4.23.2012

Call Me Maybe

There is so much out there right now telling us what a relationsihp should look like... and today I had a friend ask me about what a good relationship really should be. Well... I wasn't planning on writing as much as I did. But in the end I thought I would share my thoughts.

Oh and please keep in mind... this is in my internet chat speak, and I didn't really take the time to clean it up much so... Here Goes!

So... To the Curious Single Person Who Wants to Know What I Have to Say:

And I Quote:

well.... i am not sure if you mean what makes it a "godly relationship" or i fyou mean what makes it a "god ordained relatinoship", because those are two different things

the second suggests that god planned 2 people specifically for each other and orchestrated their lives in such a way that they were brought together by what might appear to be fate

the first, which is what i am assuming you might have meant, simply requests what takes a relationship to the next level, beyond the friendship/lover characteristics

and in this case, the answer is simple, God, being the center of both lives, becomes the center of that relationship

Now granted this obviously needs to be explained, because the center of a relationship? what does that even mean

ok, so there are two analogies, (and i apologize if im breaking this down too much, im not trying to insult your intelligence, i just felt the need to start with the basics) the first analogy is two people standing on opposite sides of a circle, and they are both looking in

this is to take the center of the relationship more literally, to see or get to the other person, they must look "through" God, they must first find God before they can find each other

the second analogy is similar, consider a 3 cord braided rope

the first cord being man, the second being woman, and the third being God, he is intricately involved with each, never leaves either's side, and is also constantly holding the other two together, two cords twisted together simply unwind, but the third cord creates a bond that cannot be easily broken

ok, so now set the analogies aside, we get the conepts, but what does thsi look like day to day? there can be so many examples

but here is a list of some of my first thoughts

I. Praying together
II. Encouraging each other
III. Supporting each other
IV. Providing for each other
V. Acting out of grace and forgiveness instead of hurt
VI. Sharing with each other what God has revealed to each
VII. Trust
VIII. Respect

Some of these things don't sound super spiritual, and honestly the list could go on and on, but that's the point, if we act out of love, the kind of unconditional love that was first offered to us by Christ, then we are emulating Christ in our relationship.

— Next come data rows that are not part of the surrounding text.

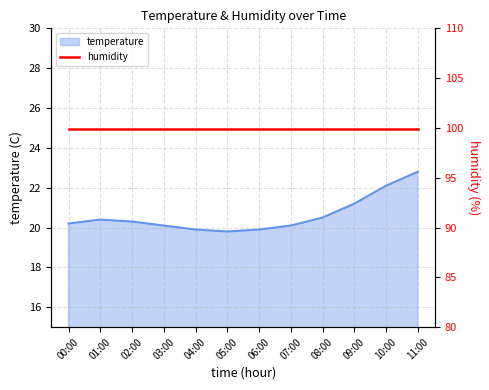

What is the sum of the values at 04:00 and 07:00?

40.0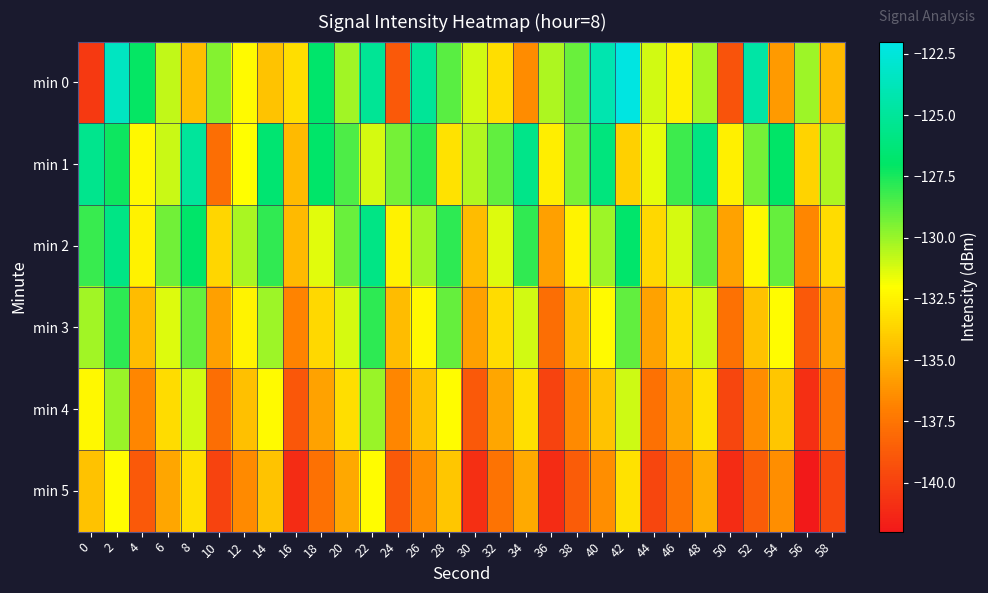

Reading left to right, what are all the values shown in this chart?

min 0: 0=-140.4	2=-123.4	4=-127.2	6=-130.8	8=-134.5	10=-129.6	12=-132.2	14=-134.3	16=-133.3	18=-126.8	20=-130.2	22=-125.2	24=-138.8	26=-125.1	28=-128.8	30=-131.1	32=-133.3	34=-136.5	36=-130.4	38=-129.1	40=-124.2	42=-122.2	44=-131.1	46=-132.6	48=-130.2	50=-139.2	52=-124.5	54=-135.9	56=-130.1	58=-134.7
min 1: 0=-125.5	2=-127.3	4=-132.2	6=-131.0	8=-124.9	10=-137.8	12=-132.1	14=-126.6	16=-134.7	18=-126.9	20=-128.5	22=-131.2	24=-129.3	26=-127.8	28=-133.1	30=-130.5	32=-128.9	34=-125.6	36=-132.7	38=-129.4	40=-126.1	42=-133.8	44=-131.5	46=-128.2	48=-125.9	50=-132.6	52=-129.3	54=-127.0	56=-133.7	58=-130.4
min 2: 0=-128.1	2=-125.8	4=-132.5	6=-129.2	8=-126.9	10=-133.6	12=-130.3	14=-128.0	16=-134.7	18=-131.4	20=-129.1	22=-125.8	24=-132.5	26=-130.2	28=-127.9	30=-134.6	32=-131.3	34=-128.0	36=-135.7	38=-132.4	40=-130.1	42=-126.8	44=-133.5	46=-131.2	48=-128.9	50=-135.6	52=-132.3	54=-129.0	56=-136.7	58=-133.4
min 3: 0=-130.2	2=-127.9	4=-134.6	6=-131.3	8=-129.0	10=-135.7	12=-132.4	14=-130.1	16=-136.8	18=-133.5	20=-131.2	22=-127.9	24=-134.6	26=-132.3	28=-129.0	30=-135.7	32=-133.4	34=-131.1	36=-137.8	38=-134.5	40=-132.2	42=-128.9	44=-135.6	46=-133.3	48=-131.0	50=-137.7	52=-134.4	54=-132.1	56=-138.8	58=-135.5
min 4: 0=-132.3	2=-130.0	4=-136.7	6=-133.4	8=-131.1	10=-137.8	12=-134.5	14=-132.2	16=-138.9	18=-135.6	20=-133.3	22=-130.0	24=-136.7	26=-134.4	28=-132.1	30=-138.8	32=-135.5	34=-133.2	36=-139.9	38=-136.6	40=-134.3	42=-131.0	44=-137.7	46=-135.4	48=-133.1	50=-139.8	52=-136.5	54=-134.2	56=-140.9	58=-137.6
min 5: 0=-134.4	2=-132.1	4=-138.8	6=-135.5	8=-133.2	10=-139.9	12=-136.6	14=-134.3	16=-141.0	18=-137.7	20=-135.4	22=-132.1	24=-138.8	26=-136.5	28=-134.2	30=-140.9	32=-137.6	34=-135.3	36=-141.0	38=-138.7	40=-136.4	42=-133.1	44=-139.8	46=-137.5	48=-135.2	50=-141.0	52=-138.7	54=-136.4	56=-142.0	58=-139.7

It doesn't always mean carrying your bible together and "oops" we forgot to pray for the meal!" it means, live in love as God has loved

When we act out of greed, pain, pride, arrogance, selfishness, judgements, or anyother sinful cause, then we act against God, and against our spouse who has become a part of us

I will say that a little differently
When we sin against God, we commit a travesty against our selves, and now since two have become one, even if our spouse does not know our sin, we have still sinned against them
A godly relationship, forgives, repents, and moves forward, accepts consequences, and simply loves unconditionally

End Quote

And a few things on the practical side:

Start 2nd Quote:

well i think what i sent before what the important stuff
after that everything is secondary
but it helps to have like mindedness in how you interpret and live the bible
to enjoy some of the same hobbies
but give each other room to be yourself
you dont have to do everything together
you dont have to like everything the same
you do not have to wear matching shirts... if you get my drift :-D
but... your priorities should be discussed, and agreed upon
make each other laugh
offer a hug when you know words arent going to be enough
play a game just to spend time together
go for a walk
have friends and family over
dont be afraid of the deeper issues
sooner or later, if you dont master them, they will consume you
dont be desparate, for a new relationship, it is better to give each other an honest chance
and an honest chance does not mean assuming the other person is the one, it means taking the time to find out who they are
where do they come from
how did they become this person
where are they going?
what makes them passionate and what are their dreams
how do they handle money?
how do they handle kids?
how do they handle it when you get into a fight?
do they take the time to tell you something sweet just because they knwo it will make you smile?
are they willing to sacrifice? are they willing to comprimise?
i mean, this is a list that goes forever
honesty is so important

it takes a long time to fall in lvoe with someone
and when that happends
you spend the rest of your life discovering everything else you didnt already know
everythign that amazes you, surprises you, and even hurts you
we make alot of assumptions about people
especially when we think they are what we want
then we suddenly assume they have it all
thats not fair
relationships take tine
they take effort
they take endurance and patience
you have to be consistent
dont waffle
in love one day and out the next
your love is not based on today
it is based on forever
so... i guess htats it
now whree is my knight on a white horse?